I imagine the core of the game like one of those merge games, where you merge two or three things to make one larger/better thing and repeat. So it takes 40 pieces of food to turn a Minnow into a Goldfish, Tetra, or Danio to start. To evolve them further they would need perhaps twice as much food or a smaller amount of a higher quality or larger food. (I haven't built that particular difference into the demo quite yet. All evolutions take 40 foods right now.) Once you unlock a predatory fish, you may need to feed it 40 minnows, or 40 of the larger fish to get it to the next stage. Other than feeding them more, it may simply become more complicated what you have to feed them. Maybe they need a specific combination. Maybe they need to be in a specific biome to evolve. Maybe they have to perform some other action first.

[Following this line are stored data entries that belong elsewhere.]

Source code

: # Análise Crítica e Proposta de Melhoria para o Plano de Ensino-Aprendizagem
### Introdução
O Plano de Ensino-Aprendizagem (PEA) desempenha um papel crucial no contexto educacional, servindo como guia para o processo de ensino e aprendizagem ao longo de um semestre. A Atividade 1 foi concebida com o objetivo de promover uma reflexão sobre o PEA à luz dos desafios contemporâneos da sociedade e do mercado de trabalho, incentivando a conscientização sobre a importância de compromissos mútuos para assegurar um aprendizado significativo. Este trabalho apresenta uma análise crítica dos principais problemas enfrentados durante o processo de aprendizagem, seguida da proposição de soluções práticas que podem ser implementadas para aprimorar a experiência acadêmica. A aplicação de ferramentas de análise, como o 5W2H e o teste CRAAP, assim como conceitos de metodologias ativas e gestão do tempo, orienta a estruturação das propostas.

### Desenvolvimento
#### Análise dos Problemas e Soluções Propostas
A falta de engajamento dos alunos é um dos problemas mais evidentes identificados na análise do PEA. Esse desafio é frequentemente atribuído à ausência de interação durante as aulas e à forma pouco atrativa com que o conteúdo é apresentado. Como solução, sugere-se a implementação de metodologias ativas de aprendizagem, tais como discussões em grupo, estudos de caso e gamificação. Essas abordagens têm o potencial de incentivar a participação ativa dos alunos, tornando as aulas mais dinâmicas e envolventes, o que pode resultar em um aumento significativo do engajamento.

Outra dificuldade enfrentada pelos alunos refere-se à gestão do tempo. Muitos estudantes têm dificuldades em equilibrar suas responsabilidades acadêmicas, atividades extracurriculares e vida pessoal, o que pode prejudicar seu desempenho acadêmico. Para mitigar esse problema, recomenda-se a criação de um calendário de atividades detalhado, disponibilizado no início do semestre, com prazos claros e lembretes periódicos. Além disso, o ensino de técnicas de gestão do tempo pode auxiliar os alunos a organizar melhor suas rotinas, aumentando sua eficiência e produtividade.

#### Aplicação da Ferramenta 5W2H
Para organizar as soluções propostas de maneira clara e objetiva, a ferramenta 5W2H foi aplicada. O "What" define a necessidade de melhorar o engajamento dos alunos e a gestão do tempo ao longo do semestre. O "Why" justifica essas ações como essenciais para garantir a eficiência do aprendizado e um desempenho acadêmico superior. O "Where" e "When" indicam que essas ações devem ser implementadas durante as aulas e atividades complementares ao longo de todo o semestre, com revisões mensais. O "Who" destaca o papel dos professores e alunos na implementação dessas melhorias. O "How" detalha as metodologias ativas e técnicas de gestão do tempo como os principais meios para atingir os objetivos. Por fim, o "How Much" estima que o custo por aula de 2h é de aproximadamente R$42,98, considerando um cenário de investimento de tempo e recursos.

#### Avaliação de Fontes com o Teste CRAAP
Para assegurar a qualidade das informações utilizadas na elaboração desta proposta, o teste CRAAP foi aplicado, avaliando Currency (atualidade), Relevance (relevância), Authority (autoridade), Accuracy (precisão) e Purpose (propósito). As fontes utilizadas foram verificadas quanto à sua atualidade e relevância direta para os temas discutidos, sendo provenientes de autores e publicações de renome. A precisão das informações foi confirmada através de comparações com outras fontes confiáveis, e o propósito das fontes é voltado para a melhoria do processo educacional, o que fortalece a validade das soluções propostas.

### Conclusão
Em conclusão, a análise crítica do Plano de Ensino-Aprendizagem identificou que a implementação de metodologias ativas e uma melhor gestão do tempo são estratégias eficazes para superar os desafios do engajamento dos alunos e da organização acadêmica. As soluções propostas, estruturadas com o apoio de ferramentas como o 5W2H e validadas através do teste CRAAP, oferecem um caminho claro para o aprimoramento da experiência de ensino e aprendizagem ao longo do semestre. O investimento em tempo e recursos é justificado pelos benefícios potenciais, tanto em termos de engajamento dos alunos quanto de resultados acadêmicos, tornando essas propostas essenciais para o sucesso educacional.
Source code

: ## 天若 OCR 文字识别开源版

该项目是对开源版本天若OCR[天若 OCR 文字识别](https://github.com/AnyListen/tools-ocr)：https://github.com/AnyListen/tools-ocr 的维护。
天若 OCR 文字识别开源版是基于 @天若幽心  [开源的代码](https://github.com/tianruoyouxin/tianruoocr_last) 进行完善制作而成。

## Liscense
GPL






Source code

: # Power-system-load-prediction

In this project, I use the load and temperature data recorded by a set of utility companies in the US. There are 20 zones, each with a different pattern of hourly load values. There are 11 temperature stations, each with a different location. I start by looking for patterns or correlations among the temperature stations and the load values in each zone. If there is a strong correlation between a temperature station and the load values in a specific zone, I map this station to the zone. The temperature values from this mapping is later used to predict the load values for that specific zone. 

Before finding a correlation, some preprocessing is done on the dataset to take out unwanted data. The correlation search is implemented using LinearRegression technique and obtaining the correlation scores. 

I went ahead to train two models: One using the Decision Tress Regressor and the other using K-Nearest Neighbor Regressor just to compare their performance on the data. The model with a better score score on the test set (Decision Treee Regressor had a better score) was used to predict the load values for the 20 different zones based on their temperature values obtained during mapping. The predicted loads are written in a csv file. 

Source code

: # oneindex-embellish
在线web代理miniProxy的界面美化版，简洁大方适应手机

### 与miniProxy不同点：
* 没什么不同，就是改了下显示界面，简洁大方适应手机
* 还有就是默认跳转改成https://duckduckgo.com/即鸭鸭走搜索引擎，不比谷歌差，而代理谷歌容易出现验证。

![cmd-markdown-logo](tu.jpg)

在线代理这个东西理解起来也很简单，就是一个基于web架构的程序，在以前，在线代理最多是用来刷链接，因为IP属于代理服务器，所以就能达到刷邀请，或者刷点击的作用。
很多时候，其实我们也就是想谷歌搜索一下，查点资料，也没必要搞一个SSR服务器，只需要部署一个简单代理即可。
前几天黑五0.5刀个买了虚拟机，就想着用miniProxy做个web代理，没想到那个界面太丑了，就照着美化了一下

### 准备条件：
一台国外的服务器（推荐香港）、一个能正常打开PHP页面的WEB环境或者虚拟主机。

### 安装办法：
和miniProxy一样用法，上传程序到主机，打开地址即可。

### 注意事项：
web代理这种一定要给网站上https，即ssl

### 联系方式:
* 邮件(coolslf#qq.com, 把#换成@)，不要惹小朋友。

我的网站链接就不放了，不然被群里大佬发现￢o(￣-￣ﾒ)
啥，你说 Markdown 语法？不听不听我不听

You may need a large population of some of the lower stage fish to evolve the higher ones. This is where the ecosystem management comes in. You'll want to keep the lower populations large enough to keep the larger fish fed. The player may unlock some sort of auto-feeder as they get further, to automate the lower fish's evolution so they can focus on the higher fish.
And that goes into the ultimate goal of the game, which is to keep evolving the fish, discover all of the species and fill all of the biomes. So my focus at the moment is making that clear at the beginning of the game (needs some work obviously) and making it engaging and rewarding early on.
I'm wondering if an evolution tree would help show the player what they are striving after. It could be a menu that shows the unlocked evolutions as images of each fish, then either darken an outline of the next evolution or have a small white node indicating that there is more to do with the last unlocked fish. I'm probably not explaining it very well, but the best example can think of is the game Cells to Singularity: Evolution. Its a pretty popular clicker game with multiple branching evolution trees. The game also features little environments with the related unlocked animals/plants/things. You can even click on the items in those little scenes and the cam follows that clicked object similar to the way yours is implemented.
There is an evolution tree on the right side when you click on a fish. It wouldn't have shown up for you until toward the end of the Tutorial so maybe you didn't make it that far.
I would like to make a larger version of it in its own menu and I agree it helps the player understand what they are working toward. I like your suggestions about how it could work.